By Nikki Jamieson
Sunny South News
Nearby residents were briefly evacuated following a train derailment south of Barons last Monday.
CP Rail reported that around 7:40 a.m. on Monday, Sept. 2, a train derailed along Highway 23 south of the Village of Barons by Township Road 12-0. A total of 21 cars and one locomotive engine were involved in the derailment. No injuries to the train crew were reported.
Three cars carrying octane were found to be leaking. Highway 23 was closed from Township Road 11-4 to Township Road 12 with traffic being diverted westbound, and at 11 a.m., Lethbridge County announced an evacuation order for everyone from Highway 23 west to Range Road 23-5, Highway 23 east to Range Road 23-2 and Township Road 12-2 south to Township Road 11-4.
This included the Keho Lake area and the Keho Lake campground. A reception centre for displaced persons was opened at the Nobleford Community Complex.
Lethbridge County reeve Lorne Hickey praised the response from emergency personnel.
“All of the fire departments and emergency people were there as soon as possible, there was no delay and they got the highway shut down, then the CPR showed up and did an excellent job of containing the spills and they seemed to of pulled in a lot of equipment to get the job done in a hurry,” said Hickey.
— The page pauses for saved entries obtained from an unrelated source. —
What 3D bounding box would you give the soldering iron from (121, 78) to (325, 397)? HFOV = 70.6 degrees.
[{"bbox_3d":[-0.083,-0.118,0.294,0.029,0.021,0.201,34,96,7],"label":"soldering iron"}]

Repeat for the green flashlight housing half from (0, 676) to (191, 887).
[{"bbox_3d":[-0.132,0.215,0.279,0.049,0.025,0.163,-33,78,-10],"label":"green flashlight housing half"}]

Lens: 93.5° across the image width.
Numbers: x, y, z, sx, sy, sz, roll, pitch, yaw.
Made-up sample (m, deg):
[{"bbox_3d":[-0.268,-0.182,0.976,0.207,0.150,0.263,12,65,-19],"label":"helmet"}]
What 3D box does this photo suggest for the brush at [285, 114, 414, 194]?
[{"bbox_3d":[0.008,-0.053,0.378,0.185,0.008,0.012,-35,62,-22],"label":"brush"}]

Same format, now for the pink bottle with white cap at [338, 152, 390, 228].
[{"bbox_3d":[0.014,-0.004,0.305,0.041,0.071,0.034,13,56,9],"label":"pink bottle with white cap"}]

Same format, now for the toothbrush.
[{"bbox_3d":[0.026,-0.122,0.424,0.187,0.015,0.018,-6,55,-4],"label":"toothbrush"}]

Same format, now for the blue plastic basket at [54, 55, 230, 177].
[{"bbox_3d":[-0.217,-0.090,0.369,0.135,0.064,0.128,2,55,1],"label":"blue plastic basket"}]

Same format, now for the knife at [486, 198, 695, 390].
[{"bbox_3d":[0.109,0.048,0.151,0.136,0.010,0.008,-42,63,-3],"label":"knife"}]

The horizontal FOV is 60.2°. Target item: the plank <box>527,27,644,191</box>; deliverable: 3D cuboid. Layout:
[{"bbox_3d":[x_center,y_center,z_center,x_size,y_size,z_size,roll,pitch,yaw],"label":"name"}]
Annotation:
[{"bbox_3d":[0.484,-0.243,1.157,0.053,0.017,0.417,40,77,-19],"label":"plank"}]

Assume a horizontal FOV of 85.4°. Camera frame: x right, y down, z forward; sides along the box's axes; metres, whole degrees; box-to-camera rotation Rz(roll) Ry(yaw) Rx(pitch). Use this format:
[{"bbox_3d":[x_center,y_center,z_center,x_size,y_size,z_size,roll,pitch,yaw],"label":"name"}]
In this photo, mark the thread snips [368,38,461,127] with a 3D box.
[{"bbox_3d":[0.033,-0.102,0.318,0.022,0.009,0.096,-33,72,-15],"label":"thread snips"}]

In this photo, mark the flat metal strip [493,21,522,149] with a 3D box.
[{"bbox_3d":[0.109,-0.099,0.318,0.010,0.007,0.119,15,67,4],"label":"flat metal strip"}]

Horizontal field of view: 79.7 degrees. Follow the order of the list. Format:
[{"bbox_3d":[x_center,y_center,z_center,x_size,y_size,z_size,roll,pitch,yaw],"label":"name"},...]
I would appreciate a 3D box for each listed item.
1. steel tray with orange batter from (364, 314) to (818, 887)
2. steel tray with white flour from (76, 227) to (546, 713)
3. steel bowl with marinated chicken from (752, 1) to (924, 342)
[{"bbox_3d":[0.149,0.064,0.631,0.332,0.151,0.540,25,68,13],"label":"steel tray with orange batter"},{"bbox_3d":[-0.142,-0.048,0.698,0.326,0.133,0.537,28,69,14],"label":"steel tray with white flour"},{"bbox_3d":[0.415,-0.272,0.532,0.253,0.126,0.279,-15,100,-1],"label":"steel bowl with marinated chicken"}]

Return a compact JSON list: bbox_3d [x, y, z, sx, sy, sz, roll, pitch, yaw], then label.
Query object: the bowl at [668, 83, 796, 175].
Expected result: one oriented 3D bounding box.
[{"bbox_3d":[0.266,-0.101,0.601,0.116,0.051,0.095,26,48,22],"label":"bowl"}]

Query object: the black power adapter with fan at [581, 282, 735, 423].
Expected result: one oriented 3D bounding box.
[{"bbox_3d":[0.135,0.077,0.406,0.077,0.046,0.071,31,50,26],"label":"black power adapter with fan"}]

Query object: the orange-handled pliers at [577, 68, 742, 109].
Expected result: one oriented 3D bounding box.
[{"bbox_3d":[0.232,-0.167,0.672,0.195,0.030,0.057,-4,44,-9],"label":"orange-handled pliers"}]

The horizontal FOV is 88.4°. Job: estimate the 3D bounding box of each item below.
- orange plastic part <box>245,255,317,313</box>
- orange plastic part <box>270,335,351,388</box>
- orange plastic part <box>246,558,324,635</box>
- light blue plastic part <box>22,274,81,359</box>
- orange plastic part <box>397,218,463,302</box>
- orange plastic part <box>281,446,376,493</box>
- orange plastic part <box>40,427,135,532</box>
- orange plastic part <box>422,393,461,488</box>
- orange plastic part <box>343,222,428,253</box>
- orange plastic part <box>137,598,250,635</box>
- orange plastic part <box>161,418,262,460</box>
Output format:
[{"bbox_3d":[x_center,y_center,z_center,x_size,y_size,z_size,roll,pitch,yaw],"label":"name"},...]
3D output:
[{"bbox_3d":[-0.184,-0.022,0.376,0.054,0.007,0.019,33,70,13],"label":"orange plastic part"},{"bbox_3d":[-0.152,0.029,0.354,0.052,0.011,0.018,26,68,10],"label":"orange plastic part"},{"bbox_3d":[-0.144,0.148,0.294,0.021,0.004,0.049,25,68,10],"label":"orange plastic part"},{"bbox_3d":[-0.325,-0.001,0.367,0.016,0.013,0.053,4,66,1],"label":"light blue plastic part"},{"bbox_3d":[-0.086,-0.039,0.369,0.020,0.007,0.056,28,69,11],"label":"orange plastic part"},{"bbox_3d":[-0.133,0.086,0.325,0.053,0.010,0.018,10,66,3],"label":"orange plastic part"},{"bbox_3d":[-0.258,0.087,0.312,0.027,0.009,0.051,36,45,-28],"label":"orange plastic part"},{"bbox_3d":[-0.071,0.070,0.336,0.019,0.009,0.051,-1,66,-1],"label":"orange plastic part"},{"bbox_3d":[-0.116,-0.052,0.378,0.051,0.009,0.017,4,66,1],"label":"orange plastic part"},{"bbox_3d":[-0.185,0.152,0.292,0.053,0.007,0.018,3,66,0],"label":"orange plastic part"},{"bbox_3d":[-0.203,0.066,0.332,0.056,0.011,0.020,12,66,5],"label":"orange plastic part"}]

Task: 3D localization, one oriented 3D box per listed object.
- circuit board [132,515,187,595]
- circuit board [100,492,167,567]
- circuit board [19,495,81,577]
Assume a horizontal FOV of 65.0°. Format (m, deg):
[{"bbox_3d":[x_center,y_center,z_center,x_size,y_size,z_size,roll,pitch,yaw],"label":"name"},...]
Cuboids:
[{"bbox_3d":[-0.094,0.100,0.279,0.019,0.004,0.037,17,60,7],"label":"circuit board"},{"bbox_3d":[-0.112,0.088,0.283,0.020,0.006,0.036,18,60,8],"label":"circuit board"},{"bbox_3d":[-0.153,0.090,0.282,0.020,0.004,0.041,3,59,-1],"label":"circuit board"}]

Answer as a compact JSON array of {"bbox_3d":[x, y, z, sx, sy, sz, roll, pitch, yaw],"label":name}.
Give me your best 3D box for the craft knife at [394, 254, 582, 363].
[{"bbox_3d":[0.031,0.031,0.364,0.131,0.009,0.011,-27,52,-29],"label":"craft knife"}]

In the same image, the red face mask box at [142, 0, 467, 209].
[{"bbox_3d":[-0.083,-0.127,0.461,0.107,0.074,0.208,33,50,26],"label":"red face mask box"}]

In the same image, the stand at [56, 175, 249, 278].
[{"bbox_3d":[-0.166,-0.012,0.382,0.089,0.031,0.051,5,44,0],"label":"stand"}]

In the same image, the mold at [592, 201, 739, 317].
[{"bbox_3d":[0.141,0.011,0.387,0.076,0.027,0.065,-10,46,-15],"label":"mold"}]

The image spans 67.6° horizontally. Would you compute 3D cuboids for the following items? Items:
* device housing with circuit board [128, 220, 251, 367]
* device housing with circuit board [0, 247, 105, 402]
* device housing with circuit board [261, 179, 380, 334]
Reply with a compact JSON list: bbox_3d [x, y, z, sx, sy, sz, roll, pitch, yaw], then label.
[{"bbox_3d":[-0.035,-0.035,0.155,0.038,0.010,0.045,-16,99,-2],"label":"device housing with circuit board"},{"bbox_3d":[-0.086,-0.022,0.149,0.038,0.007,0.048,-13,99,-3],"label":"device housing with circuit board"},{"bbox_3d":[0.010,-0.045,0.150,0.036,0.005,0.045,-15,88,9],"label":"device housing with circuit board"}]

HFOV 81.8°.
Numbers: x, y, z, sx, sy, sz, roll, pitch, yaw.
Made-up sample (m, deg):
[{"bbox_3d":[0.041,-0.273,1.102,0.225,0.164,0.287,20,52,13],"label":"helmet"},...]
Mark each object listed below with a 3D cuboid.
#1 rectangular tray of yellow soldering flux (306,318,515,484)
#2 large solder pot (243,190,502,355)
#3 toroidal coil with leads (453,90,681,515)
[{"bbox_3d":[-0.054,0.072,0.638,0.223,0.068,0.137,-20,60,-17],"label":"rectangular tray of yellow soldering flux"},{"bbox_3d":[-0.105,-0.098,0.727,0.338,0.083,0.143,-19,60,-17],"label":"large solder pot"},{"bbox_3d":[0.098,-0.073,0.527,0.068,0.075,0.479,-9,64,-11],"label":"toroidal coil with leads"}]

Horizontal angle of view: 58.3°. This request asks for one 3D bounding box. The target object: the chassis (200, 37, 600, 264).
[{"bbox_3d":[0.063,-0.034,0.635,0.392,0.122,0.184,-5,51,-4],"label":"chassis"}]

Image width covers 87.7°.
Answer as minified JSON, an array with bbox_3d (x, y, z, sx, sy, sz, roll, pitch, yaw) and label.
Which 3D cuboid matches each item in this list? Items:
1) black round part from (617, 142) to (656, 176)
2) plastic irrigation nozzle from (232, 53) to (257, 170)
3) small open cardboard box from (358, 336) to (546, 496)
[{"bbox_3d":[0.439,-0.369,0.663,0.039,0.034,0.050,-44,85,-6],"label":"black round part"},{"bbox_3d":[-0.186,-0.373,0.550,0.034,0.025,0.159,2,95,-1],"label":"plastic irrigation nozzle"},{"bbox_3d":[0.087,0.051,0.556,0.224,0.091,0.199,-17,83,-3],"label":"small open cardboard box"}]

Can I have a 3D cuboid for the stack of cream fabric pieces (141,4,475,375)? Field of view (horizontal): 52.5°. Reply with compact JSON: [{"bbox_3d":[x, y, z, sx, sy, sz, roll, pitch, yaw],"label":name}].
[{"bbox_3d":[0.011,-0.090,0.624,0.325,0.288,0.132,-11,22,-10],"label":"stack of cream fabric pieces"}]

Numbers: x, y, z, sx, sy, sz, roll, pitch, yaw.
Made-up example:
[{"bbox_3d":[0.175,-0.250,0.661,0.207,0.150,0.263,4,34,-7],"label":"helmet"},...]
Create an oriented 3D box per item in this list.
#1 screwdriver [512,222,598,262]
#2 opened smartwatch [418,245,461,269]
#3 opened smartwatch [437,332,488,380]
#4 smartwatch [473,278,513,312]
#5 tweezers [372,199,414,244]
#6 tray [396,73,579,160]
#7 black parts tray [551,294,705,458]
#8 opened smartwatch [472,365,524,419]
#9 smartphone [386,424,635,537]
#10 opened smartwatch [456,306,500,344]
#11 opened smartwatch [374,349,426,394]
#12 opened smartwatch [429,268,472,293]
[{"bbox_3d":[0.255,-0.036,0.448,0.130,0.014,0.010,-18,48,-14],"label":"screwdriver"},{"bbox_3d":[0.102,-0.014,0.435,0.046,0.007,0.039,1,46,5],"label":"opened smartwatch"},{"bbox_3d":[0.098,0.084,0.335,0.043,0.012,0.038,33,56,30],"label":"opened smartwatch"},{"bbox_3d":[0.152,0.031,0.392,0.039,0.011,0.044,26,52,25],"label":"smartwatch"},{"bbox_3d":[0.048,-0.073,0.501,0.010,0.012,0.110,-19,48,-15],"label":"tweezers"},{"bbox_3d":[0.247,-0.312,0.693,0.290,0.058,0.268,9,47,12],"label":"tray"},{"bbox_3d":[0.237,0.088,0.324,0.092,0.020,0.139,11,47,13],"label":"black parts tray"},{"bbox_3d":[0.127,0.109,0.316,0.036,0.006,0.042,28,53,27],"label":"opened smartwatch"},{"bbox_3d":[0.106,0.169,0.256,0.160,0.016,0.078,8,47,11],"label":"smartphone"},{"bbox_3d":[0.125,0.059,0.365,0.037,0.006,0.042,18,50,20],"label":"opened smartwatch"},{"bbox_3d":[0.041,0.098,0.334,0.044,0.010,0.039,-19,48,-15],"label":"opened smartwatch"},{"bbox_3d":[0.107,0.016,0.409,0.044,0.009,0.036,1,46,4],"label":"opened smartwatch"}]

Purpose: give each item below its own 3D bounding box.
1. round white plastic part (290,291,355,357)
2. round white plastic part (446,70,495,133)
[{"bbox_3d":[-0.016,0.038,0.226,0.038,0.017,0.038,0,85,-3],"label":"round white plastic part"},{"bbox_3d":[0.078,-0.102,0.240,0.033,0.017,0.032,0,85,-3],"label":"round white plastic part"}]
“I would just really like to thank the people who went out there, like from the fire departments; they did an excellent job and that’s a long day to be out there, and everything went well.”
Hickey said the evacuation radius was determined by a guide used by emergency service personal.
“For instance, this was octane, and it was about a kilometre and a half radius, so they just did a two-mile (evacuation). But if it would have been an anhydrous (ammonia leak), it would have been double that.”
While the evacuation order did not affect the Village of Barons, Mayor Ed Weistra said that village administration had a plan in case the village needed to evacuate.
“All of the stuff was in place to make it, we were ready to go if we had to,” said Weistra, adding that they didn’t want to panic anyone as the derailment was “quite a ways away” from the village.
Weistra paid a nod to Coalhurst mayor Dennis Cassie, who had offered them “whatever they needed” in case they needed to evacuate.
“We couldn’t come to him because we would have to go past the scene, but if we could get to him, he was more than happy to give us whatever we needed,” said Weistra. “That’s the thing I love about small communities, they stick together when stuff like this happens.”
Weistra thanked the Barons, Picture Butte, Nobleford and Coalhurst firefighters, the RCMP and CP Rail hazmat officers who put a “quick end to a serious situation”.
The leaks were stopped and the visible spilled product was removed with vacuum trucks. At 4 p.m., the evacuation order was rescinded by the county, and crews continued to work onsite to ensure that all equipment was removed and the area was fully restored.
“We were very fortunate; there was no fires, no injuries to any person. I mean if that stuff started on fire it would have been quite an ugly mess, because it is very flammable,” said Hickey, noting that the train was carrying both octane and anhydrous ammonia, both of which are very flammable dangerous.
Clean-up is still underway and rail cars are still being towed away from the scene.
Barons fire chief Bryon Fraser said the anhydrous tanks still need to be removed, and this week they will be doing some flaring on the tanks to release the pressure.
“People should just know that there will be fire while we’re off gassing it, because they burn it so it doesn’t go into the air,” said Fraser.
“On the day they do the flaring, fire will be coming out of some of the tanks… It’s all planned, and we will have resources there from the fire department just in case something goes not as planned, we’re ready.
“(Clean-up is) still ongoing, but the octane is all completed and cleaned up.”
An investigation into the cause of the derailment is ongoing.